◆ Request
Reproduce, exactly and in full, the records that follow, minus any pictures.
╭─ Data to examine
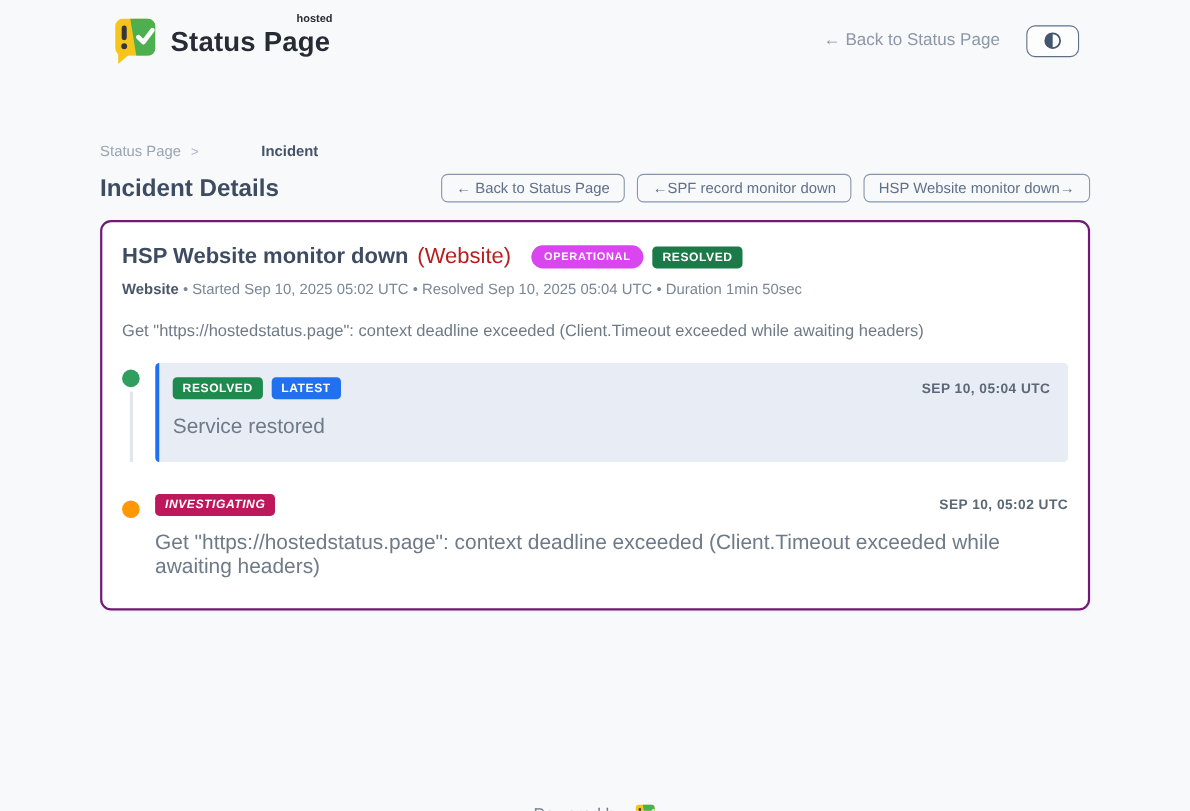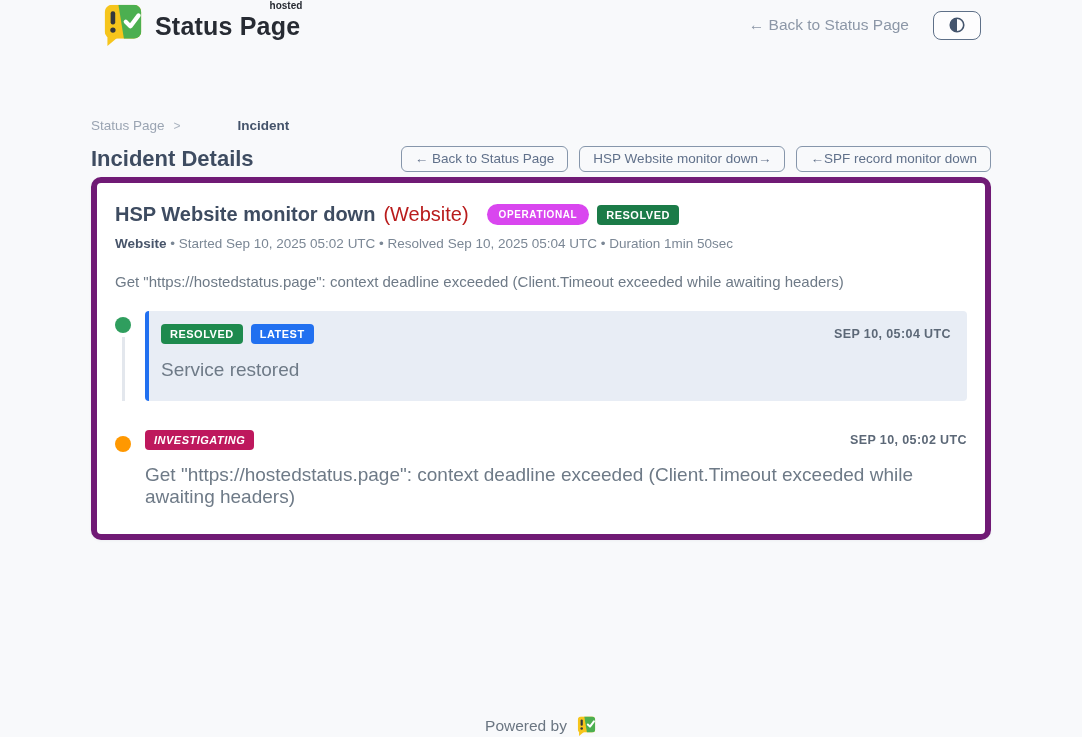--- a/index.html
+++ b/index.html
@@ -4,21 +4,21 @@
 <style>
   * { margin:0; padding:0; box-sizing:border-box; }
   html,body { width:1082px; height:737px; overflow:hidden; }
   body {
     font-family:"Liberation Sans","DejaVu Sans",sans-serif;
     background:#f8f9fb;
     color:#3e4c61;
   }
 
   
-  .header { padding-top:2px; }
+  .header { padding-top:14px; }
   .header-inner {
     width:880px; margin:0 auto;
     display:flex; align-items:center; justify-content:space-between;
   }
   .logo { display:flex; align-items:flex-start; gap:10px; cursor:pointer; }
   .logo-icon { width:44px; height:46px; flex:0 0 auto; }
   .logo-textwrap { position:relative; padding-top:10px; }
   .logo-text { font-size:25px; font-weight:700; color:#272b33; letter-spacing:0.2px; }
   .logo-sup {
     position:absolute; top:-2px; right:-2px;
@@ -53,23 +53,23 @@
     background:transparent;
     border:1px solid #8696ab; border-radius:6px;
     color:#60708a; font-size:13.5px;
     font-family:inherit;
     padding:4px 13px; height:26px; line-height:16px;
     cursor:pointer; white-space:nowrap;
   }
 
   
   .card {
-    margin-top:5px;
+    margin-top:16px;
     background:#ffffff;
-    border:6px solid #701a75; border-radius:10px;
+    border:2px solid #701a75; border-radius:10px;
     box-shadow:0 1px 3px rgba(40,55,80,0.05);
     padding:20px 18px 26px 18px;
   }
   .card-title-row { display:flex; align-items:center; gap:8px; }
   .incident-title { font-size:20px; font-weight:700; color:#3e4c61; }
   .incident-component { font-size:20px; font-weight:500; color:#b91c1c; }
   .pill-operational {
     margin-left:10px;
     background:#d946ef; color:#ffffff;
     font-size:10px; font-weight:700; letter-spacing:0.6px;
@@ -166,22 +166,22 @@
   <div class="breadcrumb">
     <span class="crumb-link">Status Page</span>
     <span class="sep">&gt;</span>
     <span class="current">Incident</span>
   </div>
 
   <div class="title-row">
     <h1 class="page-title">Incident Details</h1>
     <div class="nav-buttons">
       <button class="nav-btn">← Back to Status Page</button>
+      <button class="nav-btn">←SPF record monitor down</button>
       <button class="nav-btn">HSP Website monitor down→</button>
-      <button class="nav-btn">←SPF record monitor down</button>
     </div>
   </div>
 
   <section class="card">
 
     <div class="card-title-row">
       <span class="incident-title">HSP Website monitor down</span>
       <span class="incident-component">(Website)</span>
       <span class="pill-operational">OPERATIONAL</span>
       <span class="badge badge-resolved-dark">RESOLVED</span>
╰─
◆ Answer to the problem
--- a/index.html
+++ b/index.html
@@ -4,21 +4,21 @@
 <style>
   * { margin:0; padding:0; box-sizing:border-box; }
   html,body { width:1082px; height:737px; overflow:hidden; }
   body {
     font-family:"Liberation Sans","DejaVu Sans",sans-serif;
     background:#f8f9fb;
     color:#3e4c61;
   }
 
   
-  .header { padding-top:2px; }
+  .header { padding-top:14px; }
   .header-inner {
     width:880px; margin:0 auto;
     display:flex; align-items:center; justify-content:space-between;
   }
   .logo { display:flex; align-items:flex-start; gap:10px; cursor:pointer; }
   .logo-icon { width:44px; height:46px; flex:0 0 auto; }
   .logo-textwrap { position:relative; padding-top:10px; }
   .logo-text { font-size:25px; font-weight:700; color:#272b33; letter-spacing:0.2px; }
   .logo-sup {
     position:absolute; top:-2px; right:-2px;
@@ -53,23 +53,23 @@
     background:transparent;
     border:1px solid #8696ab; border-radius:6px;
     color:#60708a; font-size:13.5px;
     font-family:inherit;
     padding:4px 13px; height:26px; line-height:16px;
     cursor:pointer; white-space:nowrap;
   }
 
   
   .card {
-    margin-top:5px;
+    margin-top:16px;
     background:#ffffff;
-    border:6px solid #701a75; border-radius:10px;
+    border:2px solid #701a75; border-radius:10px;
     box-shadow:0 1px 3px rgba(40,55,80,0.05);
     padding:20px 18px 26px 18px;
   }
   .card-title-row { display:flex; align-items:center; gap:8px; }
   .incident-title { font-size:20px; font-weight:700; color:#3e4c61; }
   .incident-component { font-size:20px; font-weight:500; color:#b91c1c; }
   .pill-operational {
     margin-left:10px;
     background:#d946ef; color:#ffffff;
     font-size:10px; font-weight:700; letter-spacing:0.6px;
@@ -166,22 +166,22 @@
   <div class="breadcrumb">
     <span class="crumb-link">Status Page</span>
     <span class="sep">&gt;</span>
     <span class="current">Incident</span>
   </div>
 
   <div class="title-row">
     <h1 class="page-title">Incident Details</h1>
     <div class="nav-buttons">
       <button class="nav-btn">← Back to Status Page</button>
+      <button class="nav-btn">←SPF record monitor down</button>
       <button class="nav-btn">HSP Website monitor down→</button>
-      <button class="nav-btn">←SPF record monitor down</button>
     </div>
   </div>
 
   <section class="card">
 
     <div class="card-title-row">
       <span class="incident-title">HSP Website monitor down</span>
       <span class="incident-component">(Website)</span>
       <span class="pill-operational">OPERATIONAL</span>
       <span class="badge badge-resolved-dark">RESOLVED</span>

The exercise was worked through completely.